* [QUESTIONS]:
1 > In the forum thread on finding bottle dumps, write out the stretch from "I live in Marin" through "changed . good luck." again, putting "Berkeley" in place of "Oakland".
2 > For each statement below, say yes or no to whether the forum thread on finding bottle dumps agrees with it, and quote the words from the thread that settle it.
(a) The town hall had records of old town maps.
(b) The information about a dump south of Candlestick Park was 34 years old.
(c) The property where Ben lives was built in the 1940's.

* [PASSAGE FOR REVIEW]:
# How to find dumps/bottle dumps??



## BenTheDigger (Aug 9, 2014)

I live in Marin County, California and I'm very new to bottle digging. I would like to know how to find locations to dig bottles. If anybody has any tips or locations to dig in Marin/bay area please tell me.Thanks,-Ben


----------



## sunrunner (Aug 9, 2014)

just south of candle stick park on the bay side there use  to be a pretty good dump. on the Oakland side down on the bay near Freemont past Fruitvale I heard of one there also.this was 34 years ago so I don't know what has changed . good luck.


----------



## BenTheDigger (Aug 10, 2014)

Ok thanks Ill check out candlestick park! They are going to demolish it very soon I need to go before that.Thanks,-Ben


----------



## BenTheDigger (Aug 10, 2014)

Does anybody else have any other ideas where to dig?Thanks,-Ben


----------



## Robby Raccoon (Aug 10, 2014)

Can you access your town's old maps? Some will show district dumps.


----------



## BenTheDigger (Aug 10, 2014)

I went to the town hall and they have no records of old town maps or dumps. I would look for a privy on my property but it was built in 1940's, I don't think they were using them back then.

* [GIVEN ENTRIES]:
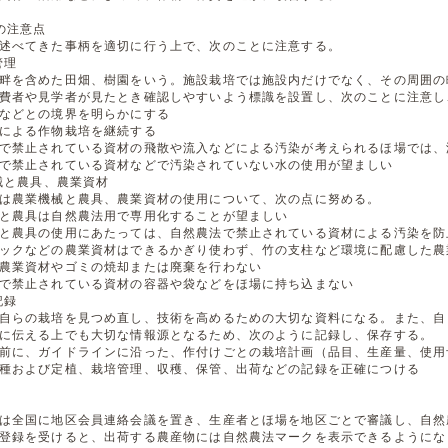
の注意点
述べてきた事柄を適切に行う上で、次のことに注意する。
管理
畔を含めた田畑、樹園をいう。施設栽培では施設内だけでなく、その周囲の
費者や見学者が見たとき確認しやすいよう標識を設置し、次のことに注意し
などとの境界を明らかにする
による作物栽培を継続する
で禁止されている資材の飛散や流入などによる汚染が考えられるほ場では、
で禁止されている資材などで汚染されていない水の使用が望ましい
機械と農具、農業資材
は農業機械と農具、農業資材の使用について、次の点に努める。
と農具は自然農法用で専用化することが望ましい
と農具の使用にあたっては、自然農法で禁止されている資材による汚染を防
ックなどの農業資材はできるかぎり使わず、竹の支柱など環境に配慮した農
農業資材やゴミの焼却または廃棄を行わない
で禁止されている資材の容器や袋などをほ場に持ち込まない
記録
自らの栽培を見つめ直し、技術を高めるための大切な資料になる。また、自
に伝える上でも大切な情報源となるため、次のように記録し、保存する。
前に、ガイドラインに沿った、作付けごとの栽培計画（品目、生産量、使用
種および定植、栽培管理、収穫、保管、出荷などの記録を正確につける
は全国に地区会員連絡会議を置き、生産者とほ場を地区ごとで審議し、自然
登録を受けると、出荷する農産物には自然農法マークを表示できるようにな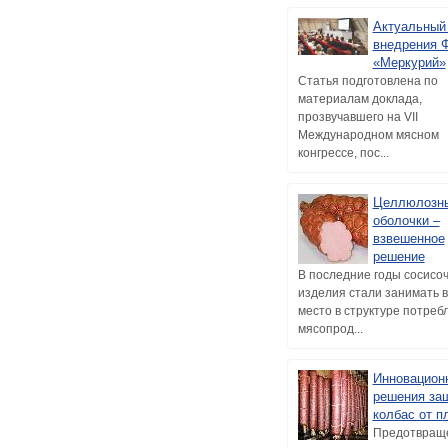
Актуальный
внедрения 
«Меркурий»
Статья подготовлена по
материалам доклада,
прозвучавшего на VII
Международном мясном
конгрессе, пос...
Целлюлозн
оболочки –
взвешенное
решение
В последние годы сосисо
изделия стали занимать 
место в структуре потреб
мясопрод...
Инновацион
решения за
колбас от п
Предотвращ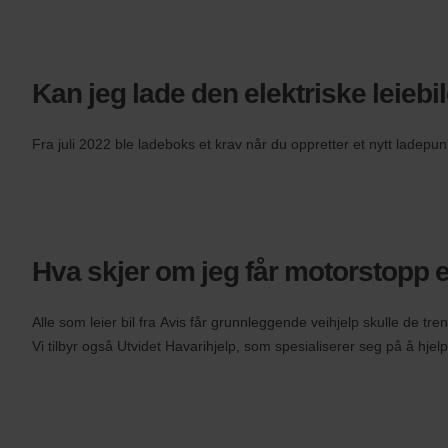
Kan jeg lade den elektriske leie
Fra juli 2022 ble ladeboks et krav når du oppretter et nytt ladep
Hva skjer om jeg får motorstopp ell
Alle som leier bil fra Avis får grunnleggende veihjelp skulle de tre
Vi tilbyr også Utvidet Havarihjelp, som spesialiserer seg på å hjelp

* [YOUR WRITTEN ANSWERS]:
1 >
I live in Marin County, California and I'm very new to bottle digging. I would like to know how to find locations to dig bottles. If anybody has any tips or locations to dig in Marin/bay area please tell me.Thanks,-Ben


----------



## sunrunner (Aug 9, 2014)

just south of candle stick park on the bay side there use  to be a pretty good dump. on the Berkeley side down on the bay near Freemont past Fruitvale I heard of one there also.this was 34 years ago so I don't know what has changed . good luck.

2 >
(a) No: "they have no records of old town maps or dumps."
(b) Yes: "this was 34 years ago"
(c) Yes: "it was built in 1940's"